“There are so many fat women out there…”

Despite the ongoing political tensions between Rwanda and the DRC, trade along the borders of the two neighbors is booming.

The exchange of both legal and illegal goods across the Rwanda-DR Congo border has continued despite ongoing political tensions between the two neighbors.  The DR Congo government has accused Rwanda of supporting the rogue military group M23.

President Kabila’s government in Kinshasa accuses President Paul Kagame’s regime in Kigali of supporting a rogue military outfit, the M23 to destabilize peace especially in Goma, a border town in Eastern DRC.

The East African Business Week visited Gisenyi; Rwanda’s town bordering DRC’s Goma located some four hours’ drive from the capital Kigali.

It’s here that reports have alleged that several Rwandan civilians who have attempted to cross into DRC for business have allegedly been arrested and tortured.

“You can’t go in there but if you insist, then be ready to die or to be tortured by the authorities in Congo,” said Safina Mukankusi, a cross border petty trader.

According to locals here, anyone with links to Rwanda in form of passport looks or language is a target for the Congolese authorities.

The irony is, Gisenyi town located on the Rwandan side of the border is full of Congolese civilians loaded with all sorts of merchandise which they then carry to the DRC side of the border where locals here say life is very terrible with extreme levels of poverty.

Men and women from the DRC flock the Rwanda side riding on tricycles on which several civilians pack their goods bought from Rwandan markets.

It’s also here that massive petty smuggling takes place.

“There are so many ‘fat’ women around here,” said a Rwandan customs official.

The official explains that most of the women are not fat in actual sense but simply stuffed with several garments in which they then hide commodities such as alcohol and sell them on the Rwandan side at a profit.

“Some make more than 20 trips per day often smuggling a single commodity per journey…but these are poor people who are looking for a meal from their petty deals,” the official revealed.

From the sale of smuggled goods, poor Congolese locals then buy food and other merchandise from the Rwandan side which they take back home to again sell for a fee.

With the current instability however, there’s a new development.

“Most of the Congo-men are coming to sleep here at night and go back home during day for fear of attacks,” said Fidel, a resident of Gisenyi.

He says most of them sleep on the streets while others have rented some cheap houses in which they spend the night often in groups.

Looking at the people here, it’s quite hard to imagine that their country is home to some of the World’s most valuable minerals like gold and diamonds.

Bribes and other corrupt dealings (on the DRC side) are the quickest ways to get a service done according to traders from the Rwandan side.

“Once they know you have money, they will detain you until you part with some money to secure your release, it’s mostly those that don’t have who are tortured,” explained Laurent Makubu who claims he has ever been detained but bribed the Congolese police with $15 to secure his freedom.

While the Congolese who cross to the Rwandan side report no harassment, it remains a mystery why their Rwandan counterparts are the target of mistreatment on the other side.

Now as a result, most Rwandan traders say they have resorted to using Congolese middlemen to get goods from the DRC side but at a much higher cost as the middlemen charge for their service.

Suspicion hangs in the air around this borderline.

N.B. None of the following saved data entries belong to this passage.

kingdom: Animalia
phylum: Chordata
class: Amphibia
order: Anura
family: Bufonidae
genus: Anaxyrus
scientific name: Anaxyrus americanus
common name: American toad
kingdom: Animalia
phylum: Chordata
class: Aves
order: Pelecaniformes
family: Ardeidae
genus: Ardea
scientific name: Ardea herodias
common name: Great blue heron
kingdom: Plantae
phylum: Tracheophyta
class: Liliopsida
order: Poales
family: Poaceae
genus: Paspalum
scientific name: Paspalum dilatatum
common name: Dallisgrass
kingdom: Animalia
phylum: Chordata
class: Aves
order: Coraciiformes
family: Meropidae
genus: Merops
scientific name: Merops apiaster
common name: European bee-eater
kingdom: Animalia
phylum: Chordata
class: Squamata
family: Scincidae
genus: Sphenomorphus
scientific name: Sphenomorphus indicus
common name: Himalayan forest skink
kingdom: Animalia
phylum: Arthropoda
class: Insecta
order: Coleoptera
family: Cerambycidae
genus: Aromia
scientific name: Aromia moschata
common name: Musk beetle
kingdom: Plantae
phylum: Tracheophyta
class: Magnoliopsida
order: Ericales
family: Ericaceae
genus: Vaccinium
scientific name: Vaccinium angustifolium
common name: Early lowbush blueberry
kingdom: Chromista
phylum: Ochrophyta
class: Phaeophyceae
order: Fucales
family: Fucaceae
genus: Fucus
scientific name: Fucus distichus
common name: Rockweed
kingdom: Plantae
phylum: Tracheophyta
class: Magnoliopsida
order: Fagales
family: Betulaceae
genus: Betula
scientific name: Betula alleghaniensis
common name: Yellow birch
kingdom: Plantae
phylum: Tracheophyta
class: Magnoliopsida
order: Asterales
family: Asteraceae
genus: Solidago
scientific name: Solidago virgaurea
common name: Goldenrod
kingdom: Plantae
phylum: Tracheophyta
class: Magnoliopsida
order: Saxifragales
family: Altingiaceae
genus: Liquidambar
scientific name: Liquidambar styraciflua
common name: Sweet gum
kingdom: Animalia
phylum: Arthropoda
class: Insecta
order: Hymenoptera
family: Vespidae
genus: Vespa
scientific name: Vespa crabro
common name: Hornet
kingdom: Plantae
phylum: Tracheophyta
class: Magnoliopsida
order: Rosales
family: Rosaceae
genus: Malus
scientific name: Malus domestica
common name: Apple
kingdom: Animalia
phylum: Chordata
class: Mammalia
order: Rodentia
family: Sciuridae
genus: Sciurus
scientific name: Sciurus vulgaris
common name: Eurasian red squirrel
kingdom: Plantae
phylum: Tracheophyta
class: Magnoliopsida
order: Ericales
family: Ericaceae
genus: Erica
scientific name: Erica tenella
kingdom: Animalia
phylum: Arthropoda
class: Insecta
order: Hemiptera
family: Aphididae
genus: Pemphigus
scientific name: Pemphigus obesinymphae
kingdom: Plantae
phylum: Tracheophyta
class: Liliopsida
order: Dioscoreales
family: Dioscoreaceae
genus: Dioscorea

While the situation remains visibly normal on the Rwanda side, a Rwandan or Ugandan passports draw immediate suspicions on the DRC side.

This reporter decides he wants to live another day and stops just a step away from crossing over to the DRC side.

While petty trade here booms, it’s clear the unwanted hindrances created by the current standoff are taking their toll on the trading communities here.